◆ Action item: Make an exact copy of the lines from the top of the entries below through the line with "ring mcp: (235, 331)". Leave all pictures out.

◆ Provided records:

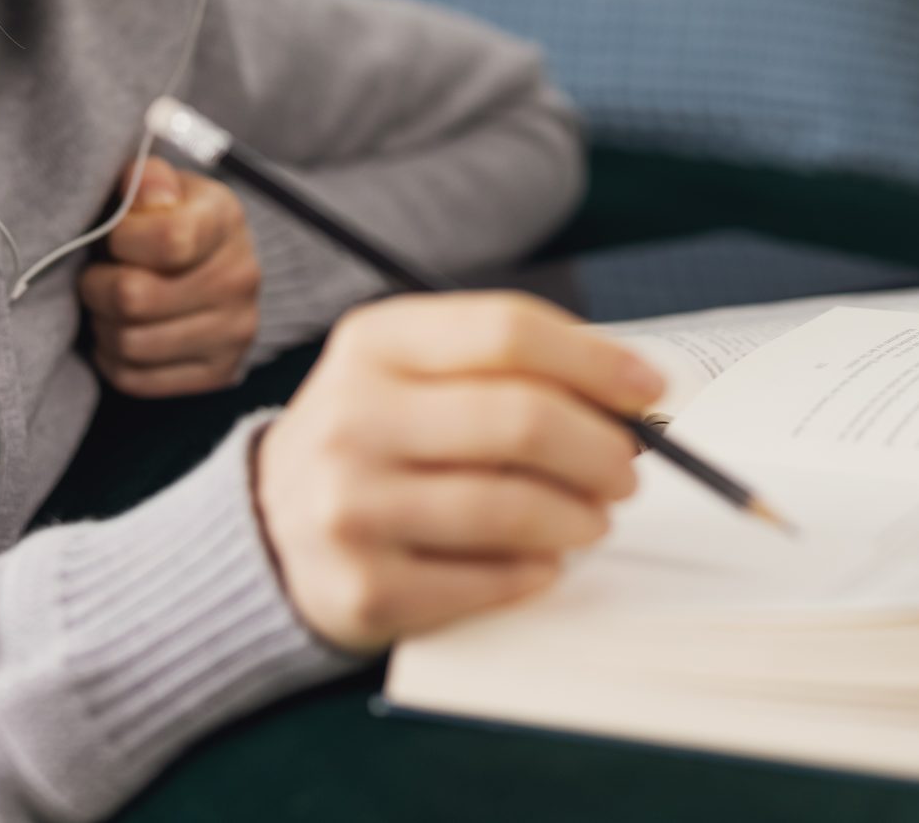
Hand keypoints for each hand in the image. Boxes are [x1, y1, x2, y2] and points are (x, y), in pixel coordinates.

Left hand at [78, 154, 260, 396]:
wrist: (213, 267)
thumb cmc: (169, 218)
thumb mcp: (158, 184)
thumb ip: (145, 178)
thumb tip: (145, 194)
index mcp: (225, 218)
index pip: (167, 240)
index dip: (120, 240)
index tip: (113, 237)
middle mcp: (240, 278)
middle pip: (134, 298)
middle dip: (97, 286)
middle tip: (97, 275)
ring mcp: (235, 331)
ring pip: (129, 344)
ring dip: (102, 325)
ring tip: (107, 305)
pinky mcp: (219, 373)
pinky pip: (136, 379)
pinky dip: (113, 359)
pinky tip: (121, 332)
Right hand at [250, 291, 666, 653]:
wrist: (268, 528)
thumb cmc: (378, 438)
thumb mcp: (413, 372)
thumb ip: (508, 367)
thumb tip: (634, 391)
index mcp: (374, 342)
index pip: (507, 331)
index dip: (595, 360)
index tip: (650, 390)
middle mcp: (354, 415)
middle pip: (520, 419)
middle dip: (600, 449)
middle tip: (628, 471)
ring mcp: (351, 505)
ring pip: (511, 507)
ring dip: (579, 517)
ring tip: (592, 519)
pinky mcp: (363, 587)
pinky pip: (485, 581)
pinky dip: (535, 573)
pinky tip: (542, 562)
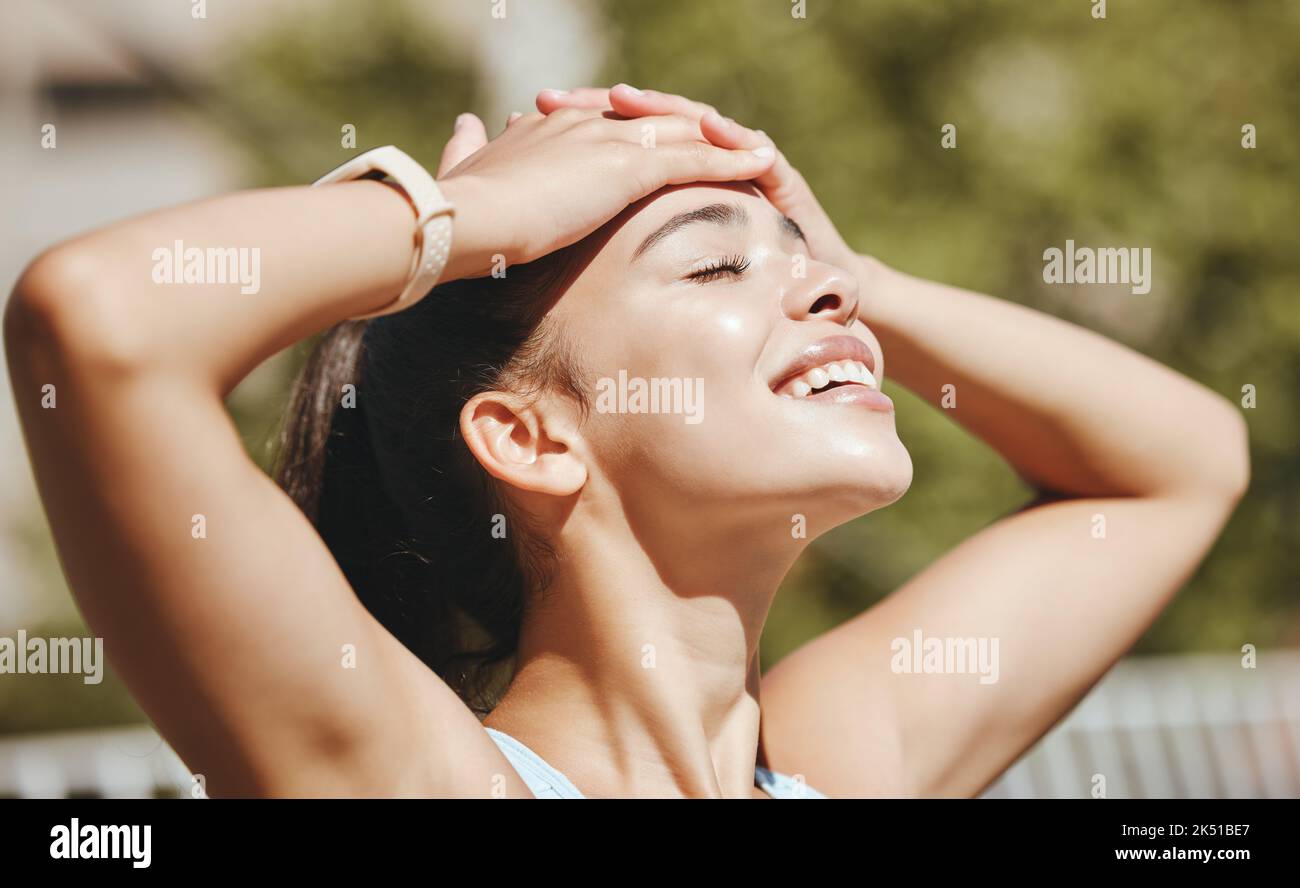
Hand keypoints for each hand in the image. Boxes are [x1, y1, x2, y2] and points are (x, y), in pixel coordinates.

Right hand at [429, 108, 776, 279]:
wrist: (464, 217)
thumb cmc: (458, 210)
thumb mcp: (466, 170)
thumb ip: (468, 150)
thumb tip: (462, 126)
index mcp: (552, 127)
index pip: (609, 125)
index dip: (642, 134)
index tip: (664, 148)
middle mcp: (587, 124)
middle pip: (654, 122)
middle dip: (692, 133)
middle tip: (728, 146)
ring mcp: (611, 143)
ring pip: (682, 134)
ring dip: (723, 142)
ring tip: (758, 153)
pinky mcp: (630, 168)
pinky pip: (694, 159)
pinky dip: (730, 159)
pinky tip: (760, 165)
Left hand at [536, 85, 864, 276]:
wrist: (805, 288)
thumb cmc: (734, 277)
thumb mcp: (666, 256)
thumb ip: (621, 236)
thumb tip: (556, 234)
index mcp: (669, 172)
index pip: (621, 134)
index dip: (576, 122)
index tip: (528, 114)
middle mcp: (702, 157)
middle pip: (650, 118)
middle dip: (604, 104)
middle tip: (557, 98)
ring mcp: (740, 159)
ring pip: (696, 122)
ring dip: (660, 109)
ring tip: (623, 100)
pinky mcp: (779, 176)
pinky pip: (750, 148)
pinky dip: (727, 137)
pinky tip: (704, 128)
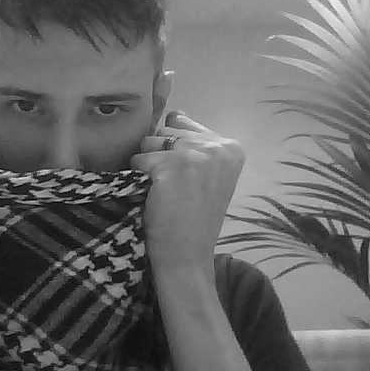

◆ Reply to the exercise:
Hand keypoints for each hand in the image. Boxes are [x1, y1, x2, y2] and points are (x, y), in pixel coordinates.

Left hand at [78, 154, 260, 396]:
wrist: (213, 267)
thumb cmc: (169, 218)
thumb mcp: (158, 184)
thumb ip: (145, 178)
thumb tip: (145, 194)
index mcp: (225, 218)
index pip: (167, 240)
index dip: (120, 240)
index tip: (113, 237)
middle mcp: (240, 278)
middle pip: (134, 298)
middle dip: (97, 286)
middle tip: (97, 275)
ring mcp: (235, 331)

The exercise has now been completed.